▶ _ASSIGNED TASK A_: Copy out the part of the records that opens with the line containing "Współczesna rola IT w biznesie" and runs through the end of the records, including both ends, word for word.

▶ _PASSAGE PROVIDED_:
══════════════════════════════

Feature selection problem
the first idea comes from looking at regression and hyperparameter optimization tasks
First we want to investigate the idea of finding the best values of individual parameters or hyperparameters. Next if these are second order effects corresponding to the interaction of two or more parameters, we will want to investigate if there are pairs of hyper/parameters that are more important than others.
- one way to orgenize this search might be characterised as a reductionist search, where we start with a simple model and add complexity as needed.
- another way to orgenize this search might be characterised as a covariance matrix bingo, where we concieve of all the possible interactions reperesented by the covariance matrix, in reality the covariance matrix is a symmetric and sparse, we may discover that certain features are correlated with each other, or better yet collinear, and we may want to remove these features and retain perhaps better orthonormal features. In other words we might be able to plan our model selection by looking at how the covariance matrix evolves as we add features to the model. We will end up with a subset of the matrix similar to a bingo card, where we wish to get to this wininning combination of features faster than the other players.
A second reality of this issues adressable by RL is that high order effects tend to be increasingly sparse so that if we have a hint of that certain slots in the covariance matrix are non zero we should defintely explore those efects more than others. This infact suggests an improvement to baysian search.
This aspect of feature selection is not partularly exciting, but suggests a more abstract way of thinking about the problem. This leads to a second perhaps more powerful idea.

══════════════════════════════

Dataset entries:
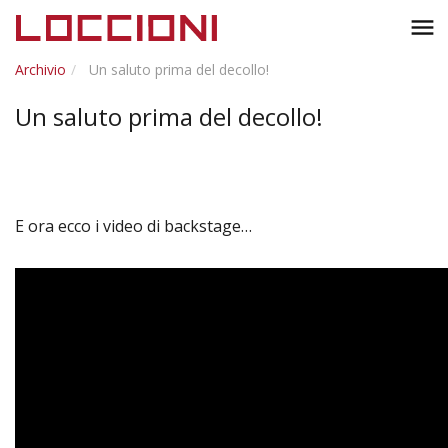
Toggl
menu
naviga
Archivio
Un saluto prima del decollo!
Un saluto prima del decollo!
E ora ecco i video di backstage…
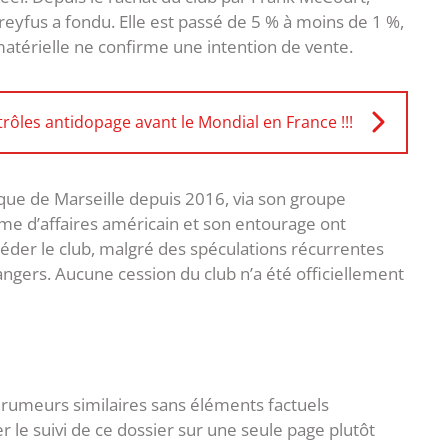
-Dreyfus a fondu. Elle est passé de 5 % à moins de 1 %,
matérielle ne confirme une intention de vente.
rôles antidopage avant le Mondial en France !!!
que de Marseille depuis 2016, via son groupe
mme d’affaires américain et son entourage ont
der le club, malgré des spéculations récurrentes
rangers. Aucune cession du club n’a été officiellement
 de rumeurs similaires sans éléments factuels
er le suivi de ce dossier sur une seule page plutôt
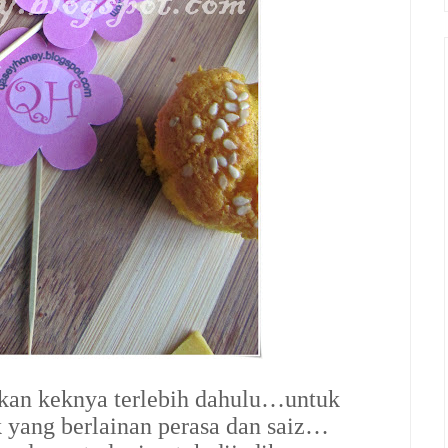
tkan keknya terlebih dahulu…untuk
yang berlainan perasa dan saiz…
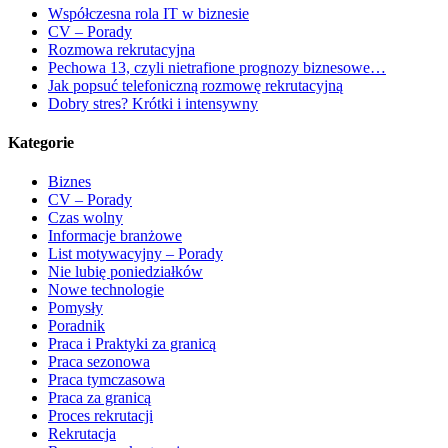
Współczesna rola IT w biznesie
CV – Porady
Rozmowa rekrutacyjna
Pechowa 13, czyli nietrafione prognozy biznesowe…
Jak popsuć telefoniczną rozmowę rekrutacyjną
Dobry stres? Krótki i intensywny
Kategorie
Biznes
CV – Porady
Czas wolny
Informacje branżowe
List motywacyjny – Porady
Nie lubię poniedziałków
Nowe technologie
Pomysły
Poradnik
Praca i Praktyki za granicą
Praca sezonowa
Praca tymczasowa
Praca za granicą
Proces rekrutacji
Rekrutacja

══════════════════════════════

▶ _ASSIGNED TASK B_:
Answer these from the feature selection notes:
(i) What does the reductionist search start with?
(ii) What two properties does the covariance matrix have in reality?
(iii) What tends to be increasingly sparse?

▶ _WRITTEN RESPONSE A_:
Współczesna rola IT w biznesie
CV – Porady
Rozmowa rekrutacyjna
Pechowa 13, czyli nietrafione prognozy biznesowe…
Jak popsuć telefoniczną rozmowę rekrutacyjną
Dobry stres? Krótki i intensywny
Kategorie
Biznes
CV – Porady
Czas wolny
Informacje branżowe
List motywacyjny – Porady
Nie lubię poniedziałków
Nowe technologie
Pomysły
Poradnik
Praca i Praktyki za granicą
Praca sezonowa
Praca tymczasowa
Praca za granicą
Proces rekrutacji
Rekrutacja

▶ _WRITTEN RESPONSE B_:
(i) A simple model, with complexity added as needed.
(ii) It is symmetric and sparse.
(iii) High order effects.